Jumat, 12 Oktober 2012

Pengaruh Lagu



Setiap orang punya kesukaan lagu tertentu, misalnya lagu pop, dangdut, rock, metal, reagee, disco, atau apalah… tapi tentunya orang pun biasanya punya ketidaksukaan terhadap lagu tertentu, baik itu gara-gara liriknya gak jelas, nadanya dibilang pasaran, ataupun tampang-tampang atau penampilan grup bandnya yang enggak banget. Begitu pun dengan saya, saya gak suka lagu Hello yang klo gak salah judulnya ular berbisa… bener gak yah?? Pokoknya gw gak suka karena lirik lagunya itu selalu diulang-ulang terus dan menurut gw gak kreatif banget. Inilah liriknya: “… seperti ular-seperti ular. Yang sangat berbisa-sangat berbisa. Suka memangsa-suka memangsa. Diriku terjerat cinta… aku tertipu, aku terjerat, aku terperangkap muslihatmu 2x..”  Bener gak? Tapi karena saat itu lagunya sering diputar di radio atau televisi. Maka tanpa sadar saya nyanyi lagu tersebut. Wah, itulah efek dari lagu yang sering diulang-ulang yang tanpa sadar masuk otak kita sehingga otomatis saya pun agak hafal lagunya… Pernahkan kamu mengalaminya… 
-
Selain itu, ternyata lagu itu bisa mempengaruhi perasaan kita. Ketika kita sedih, untuk mengembalikan rasa senang maka kita dengarkan lagu yang gembira. Ketika kita lemas, kita dengerin lagu yang semangat maka kita jadi semangat. Tapi terkadang kita justru mendengarkan lagu sedih ketika kita sedang sedih. Hasilnya tambah sedih deh. Atau bahkan yang tadinya gak galau, ketika dengerin lagu yang galau jadi inget kegalauan dan akhirnya terjebak dalam kegalauan masa lalu hehe… Ngomong-ngomong soal galau. Menurut gw lagu tergalau di dunia adalah butiran debu dari Rumor. Liat liriknya,
-
Namaku cinta ketika kita bersama, berbagi rasa sepanjang usia. (bagian ini sungguh membahagiakan, kita merasa melayang senang, terbang menuju galaksi Andromeda)
-
Aku terjatuh dan tak bisa bangkit lagi, aku tenggelam dalam lamunan luka dalam… (Bagian ini sangat menyedihkan seakan kita tenggelam sangat dalam magma di pusat bumi). 
-
Ditambah lagi dengan kata yang sangat-sangat memilukan dan seolah ingin mati besok. “Aku tanpamu butiran debu..”. Gila menganggap diri butiran debu… Debu yang merupakan koloid dengan fase terdispersi padat dalam medium pendispersi gas, yang hanya melayang tanpa arah hanya mengikuti angin yang berhembus. Atau dia menganggap debu itu suci karena bisa dipakai tayamum, hehe…  
-
Sebenarnya lagu ini bisa aja dirubah liriknya jadi gak terlalu galau. 
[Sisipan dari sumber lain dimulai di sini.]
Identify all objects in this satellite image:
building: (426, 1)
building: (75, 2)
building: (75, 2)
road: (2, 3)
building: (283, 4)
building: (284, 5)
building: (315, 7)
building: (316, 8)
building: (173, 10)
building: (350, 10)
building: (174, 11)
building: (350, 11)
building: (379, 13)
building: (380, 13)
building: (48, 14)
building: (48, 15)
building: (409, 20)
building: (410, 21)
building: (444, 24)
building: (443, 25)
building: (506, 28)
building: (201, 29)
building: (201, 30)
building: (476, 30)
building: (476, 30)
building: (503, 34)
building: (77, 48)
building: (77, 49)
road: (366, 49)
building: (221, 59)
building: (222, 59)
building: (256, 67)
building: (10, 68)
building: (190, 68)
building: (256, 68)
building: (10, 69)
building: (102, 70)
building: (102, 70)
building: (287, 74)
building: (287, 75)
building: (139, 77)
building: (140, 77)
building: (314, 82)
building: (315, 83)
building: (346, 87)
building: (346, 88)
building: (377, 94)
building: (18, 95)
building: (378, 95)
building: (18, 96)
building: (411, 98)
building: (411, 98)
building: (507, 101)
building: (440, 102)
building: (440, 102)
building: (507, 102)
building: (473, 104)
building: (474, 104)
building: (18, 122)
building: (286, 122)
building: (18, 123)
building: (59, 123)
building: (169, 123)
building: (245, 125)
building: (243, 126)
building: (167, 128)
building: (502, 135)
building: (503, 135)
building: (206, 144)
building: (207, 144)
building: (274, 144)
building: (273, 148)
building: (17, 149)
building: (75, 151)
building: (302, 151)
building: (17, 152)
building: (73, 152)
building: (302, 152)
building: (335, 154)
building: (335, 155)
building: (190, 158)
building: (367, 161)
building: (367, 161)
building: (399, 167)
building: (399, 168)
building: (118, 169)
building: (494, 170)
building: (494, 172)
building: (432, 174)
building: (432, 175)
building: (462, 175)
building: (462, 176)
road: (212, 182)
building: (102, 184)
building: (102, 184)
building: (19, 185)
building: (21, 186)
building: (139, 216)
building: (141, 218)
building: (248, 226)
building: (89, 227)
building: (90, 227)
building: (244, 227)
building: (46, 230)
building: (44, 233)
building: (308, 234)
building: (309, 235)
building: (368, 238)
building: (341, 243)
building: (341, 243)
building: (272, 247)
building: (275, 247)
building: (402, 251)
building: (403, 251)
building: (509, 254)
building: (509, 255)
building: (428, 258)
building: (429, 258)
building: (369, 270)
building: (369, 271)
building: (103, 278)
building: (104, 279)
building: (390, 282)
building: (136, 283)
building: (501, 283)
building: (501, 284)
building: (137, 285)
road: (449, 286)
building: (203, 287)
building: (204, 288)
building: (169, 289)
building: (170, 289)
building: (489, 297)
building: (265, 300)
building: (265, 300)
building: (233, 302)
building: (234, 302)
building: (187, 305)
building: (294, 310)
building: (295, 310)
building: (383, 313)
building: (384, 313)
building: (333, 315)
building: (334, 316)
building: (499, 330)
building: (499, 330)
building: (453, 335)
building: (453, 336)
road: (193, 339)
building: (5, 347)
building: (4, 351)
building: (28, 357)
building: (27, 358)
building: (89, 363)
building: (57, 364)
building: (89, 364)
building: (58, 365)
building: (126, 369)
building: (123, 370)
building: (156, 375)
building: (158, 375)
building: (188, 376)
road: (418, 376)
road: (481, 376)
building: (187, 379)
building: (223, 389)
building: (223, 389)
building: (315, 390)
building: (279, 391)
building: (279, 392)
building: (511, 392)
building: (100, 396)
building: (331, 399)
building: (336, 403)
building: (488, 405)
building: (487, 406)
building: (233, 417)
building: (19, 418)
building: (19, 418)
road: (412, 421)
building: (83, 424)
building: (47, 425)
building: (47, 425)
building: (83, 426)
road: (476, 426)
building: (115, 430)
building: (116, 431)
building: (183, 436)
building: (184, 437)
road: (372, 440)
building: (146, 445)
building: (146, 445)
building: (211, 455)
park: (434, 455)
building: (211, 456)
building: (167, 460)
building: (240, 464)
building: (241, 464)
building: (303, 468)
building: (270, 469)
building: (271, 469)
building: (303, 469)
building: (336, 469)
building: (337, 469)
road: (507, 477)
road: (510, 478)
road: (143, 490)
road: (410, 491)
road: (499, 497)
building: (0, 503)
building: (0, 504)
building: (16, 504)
“Namaku cinta ketika kita bersama. Ku ganti dengan Rai ketika kita bercerai.”  Selesai. Bereslah lagu sampai di situ, gak usah diperpanjang dengan lirik yang merendahkan diri sendiri. Bisa juga dijadikan lagu dengan tingkat kepercayaan diri yang tinggi dengan diakhiri dengan “… aku tanpamu butiran intan…”.